- **ACTIVITIES**:
(a) Answer these questions about the passage on tuberculosis metabolism:
(i) Where does M. tuberculosis live for most of its life?
(ii) Why can that location make treatment harder?
(iii) Which enzymes could be selectively targeted to kill M. tuberculosis without harming human host cells?
(b) Proceed with the passage on tuberculosis metabolism, picking up right after its final sentence.

- **TEXT FOR ANALYSIS**:
:::
The metabolism of M. tuberculosis is quite different from that of a human cell.

One of the challenges of treating tuberculosis is that M. tuberculosis lives most of its life inside a phagocytic vacuole within infected tissues, which can make it difficult for antibacterial compounds to reach and kill it. However, this lifestyle also presents opportunities because conditions inside the vacuole dictate that the organism make considerable adaptive changes in its metabolism in order to sustain life. These changes make its metabolism quite different from that of a human cell, presenting the possibility of developing agents that kill M. tuberculosis without causing harm to human host cells. This could be achieved by selectively targeting enzymes that are needed for M. tuberculosis to function but not for human metabolism.
:::
- **INFORMATION PROVIDED**:
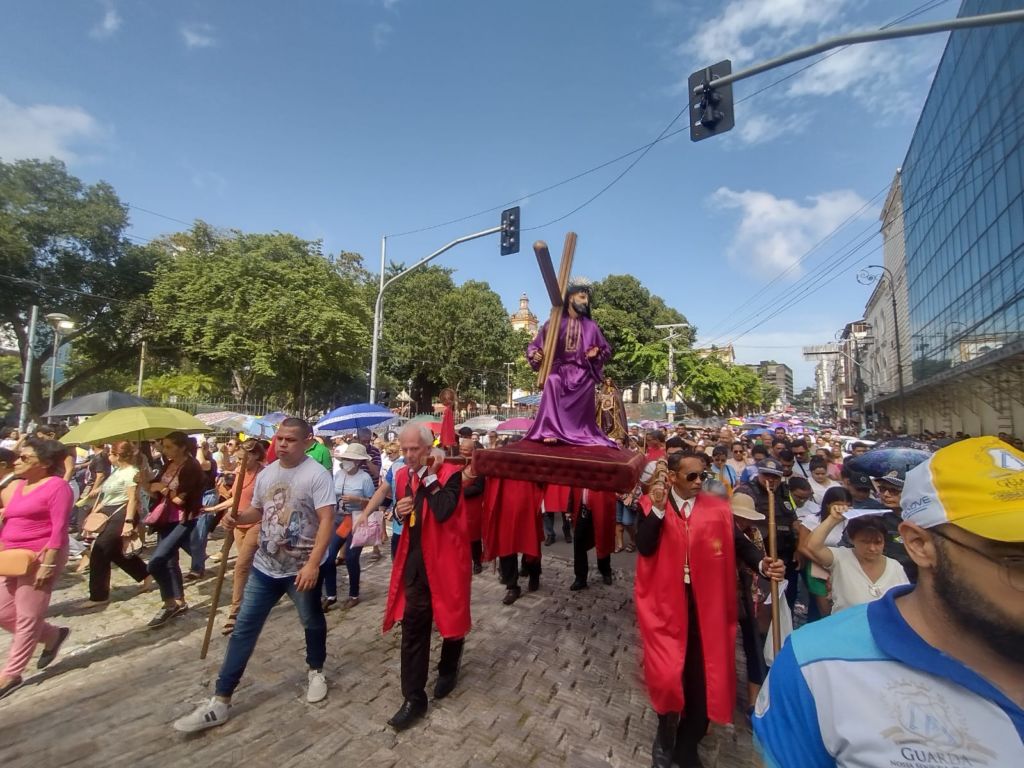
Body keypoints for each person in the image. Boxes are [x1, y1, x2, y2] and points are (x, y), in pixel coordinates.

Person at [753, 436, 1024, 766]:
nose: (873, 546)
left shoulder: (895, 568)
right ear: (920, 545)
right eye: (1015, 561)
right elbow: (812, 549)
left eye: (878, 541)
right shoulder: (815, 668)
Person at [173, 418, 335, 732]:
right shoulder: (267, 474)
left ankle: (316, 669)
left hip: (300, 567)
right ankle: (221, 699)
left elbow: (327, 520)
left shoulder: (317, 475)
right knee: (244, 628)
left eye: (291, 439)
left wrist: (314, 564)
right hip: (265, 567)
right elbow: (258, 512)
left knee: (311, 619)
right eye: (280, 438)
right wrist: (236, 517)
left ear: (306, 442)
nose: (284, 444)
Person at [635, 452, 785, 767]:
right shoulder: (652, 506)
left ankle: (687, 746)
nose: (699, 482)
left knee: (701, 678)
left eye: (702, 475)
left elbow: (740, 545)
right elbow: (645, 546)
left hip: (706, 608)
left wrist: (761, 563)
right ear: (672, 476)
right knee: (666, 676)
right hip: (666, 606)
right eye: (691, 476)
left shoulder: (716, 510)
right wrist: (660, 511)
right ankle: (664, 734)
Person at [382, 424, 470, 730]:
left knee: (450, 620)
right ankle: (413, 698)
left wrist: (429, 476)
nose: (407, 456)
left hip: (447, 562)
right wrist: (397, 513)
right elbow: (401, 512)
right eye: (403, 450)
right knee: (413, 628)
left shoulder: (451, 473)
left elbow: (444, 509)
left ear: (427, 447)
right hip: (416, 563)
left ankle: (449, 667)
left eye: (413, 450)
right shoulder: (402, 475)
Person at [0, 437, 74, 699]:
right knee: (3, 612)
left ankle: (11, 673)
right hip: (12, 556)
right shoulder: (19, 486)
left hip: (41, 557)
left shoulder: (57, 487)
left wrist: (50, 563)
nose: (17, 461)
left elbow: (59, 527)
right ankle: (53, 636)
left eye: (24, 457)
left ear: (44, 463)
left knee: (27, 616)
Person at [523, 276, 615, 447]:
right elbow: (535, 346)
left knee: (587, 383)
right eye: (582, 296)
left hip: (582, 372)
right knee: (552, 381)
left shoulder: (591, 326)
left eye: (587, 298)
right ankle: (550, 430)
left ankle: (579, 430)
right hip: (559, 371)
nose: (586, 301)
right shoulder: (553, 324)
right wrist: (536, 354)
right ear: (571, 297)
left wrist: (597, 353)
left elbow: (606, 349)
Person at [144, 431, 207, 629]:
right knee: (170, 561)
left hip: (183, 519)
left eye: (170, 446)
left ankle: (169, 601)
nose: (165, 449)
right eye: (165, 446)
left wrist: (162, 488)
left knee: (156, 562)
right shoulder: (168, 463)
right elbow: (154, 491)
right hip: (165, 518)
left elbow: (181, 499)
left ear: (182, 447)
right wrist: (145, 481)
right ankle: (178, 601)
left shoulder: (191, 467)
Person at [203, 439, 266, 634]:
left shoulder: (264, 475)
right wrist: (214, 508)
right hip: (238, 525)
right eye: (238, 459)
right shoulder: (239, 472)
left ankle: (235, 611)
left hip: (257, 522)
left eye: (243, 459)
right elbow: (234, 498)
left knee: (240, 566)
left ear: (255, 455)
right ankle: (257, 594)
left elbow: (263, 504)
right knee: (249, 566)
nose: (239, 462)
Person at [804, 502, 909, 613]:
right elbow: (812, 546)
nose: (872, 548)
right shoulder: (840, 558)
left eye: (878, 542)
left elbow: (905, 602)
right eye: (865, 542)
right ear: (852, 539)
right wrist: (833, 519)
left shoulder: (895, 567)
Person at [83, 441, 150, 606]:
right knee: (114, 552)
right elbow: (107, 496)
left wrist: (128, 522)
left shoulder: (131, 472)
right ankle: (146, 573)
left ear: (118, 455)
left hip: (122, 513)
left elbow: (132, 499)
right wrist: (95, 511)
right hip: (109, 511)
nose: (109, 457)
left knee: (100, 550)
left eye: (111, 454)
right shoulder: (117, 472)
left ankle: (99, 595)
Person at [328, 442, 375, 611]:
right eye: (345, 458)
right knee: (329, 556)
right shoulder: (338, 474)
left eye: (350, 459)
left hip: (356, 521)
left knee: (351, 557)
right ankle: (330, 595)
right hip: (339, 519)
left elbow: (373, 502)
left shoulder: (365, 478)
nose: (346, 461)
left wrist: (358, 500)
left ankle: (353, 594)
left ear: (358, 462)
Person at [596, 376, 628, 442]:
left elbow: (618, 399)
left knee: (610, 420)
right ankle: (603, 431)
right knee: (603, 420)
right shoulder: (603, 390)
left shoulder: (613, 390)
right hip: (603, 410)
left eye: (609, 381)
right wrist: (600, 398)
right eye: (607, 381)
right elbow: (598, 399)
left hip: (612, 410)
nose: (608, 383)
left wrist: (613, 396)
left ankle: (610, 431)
:::
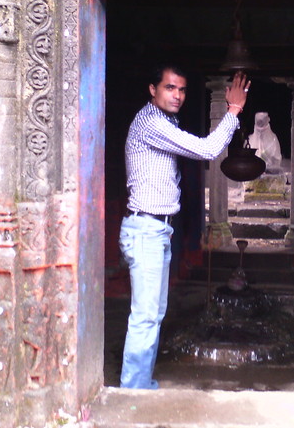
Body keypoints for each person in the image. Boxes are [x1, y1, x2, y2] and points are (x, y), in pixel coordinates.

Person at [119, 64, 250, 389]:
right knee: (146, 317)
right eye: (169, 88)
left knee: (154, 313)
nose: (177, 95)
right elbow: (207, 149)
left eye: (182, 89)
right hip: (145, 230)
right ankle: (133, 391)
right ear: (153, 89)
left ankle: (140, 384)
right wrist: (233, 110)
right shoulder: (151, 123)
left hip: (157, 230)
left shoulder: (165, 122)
:::
- **RESPONSES PER TASK**:
(a)
(i) Inside a phagocytic vacuole within infected tissues.
(ii) It can make it difficult for antibacterial compounds to reach and kill the organism.
(iii) Enzymes that M. tuberculosis needs to function but human metabolism does not.

(b)
In pursuing this possibility, Rhee and his group have produced a metabolomic library for M. tuberculosis that represents the convergence of three independently produced libraries. This was no small feat, since it required the growth of large volumes of M. tuberculosis cultures under very strict biohazard controls. They have identified about 1700 reproducible features of this library as well as specific metabolic pathways that appear to be important for M. tuberculosis' intravesicular lifestyle. They have begun to elucidate important aspects of the tricarboxylic acid cycle, a central component of energy metabolism that is not well understood in this organism. They have identified new enzymes and reassessed the functions of previously known ones. This untargeted exploration of metabolic pathways and protein function should lead to the discovery of important new targets for eradicating the global epidemic of tuberculosis.

Metabolite profiling for discovery of cancer biomarkers

Chris Beecher of the University of Michigan Medical School presented his work on one of the potentially most fruitful applications of metabolomics: the discovery of new biomarkers and new therapeutic targets in the war on cancer. He and his colleagues are comparing the metabolomic profiles of plasma, urine, and prostate tissue from men with early stage or advanced prostate cancer, and from benign tissues adjacent to the cancer, in an effort to identify differences and similarities that may lead to therapeutic insights.

A comparison of prostate tissue samples shows the differences between normal and cancerous tissues. PCA=low-grade tumor tissue, Benign=benign adjacent tissue, Mets=metastatic tissue.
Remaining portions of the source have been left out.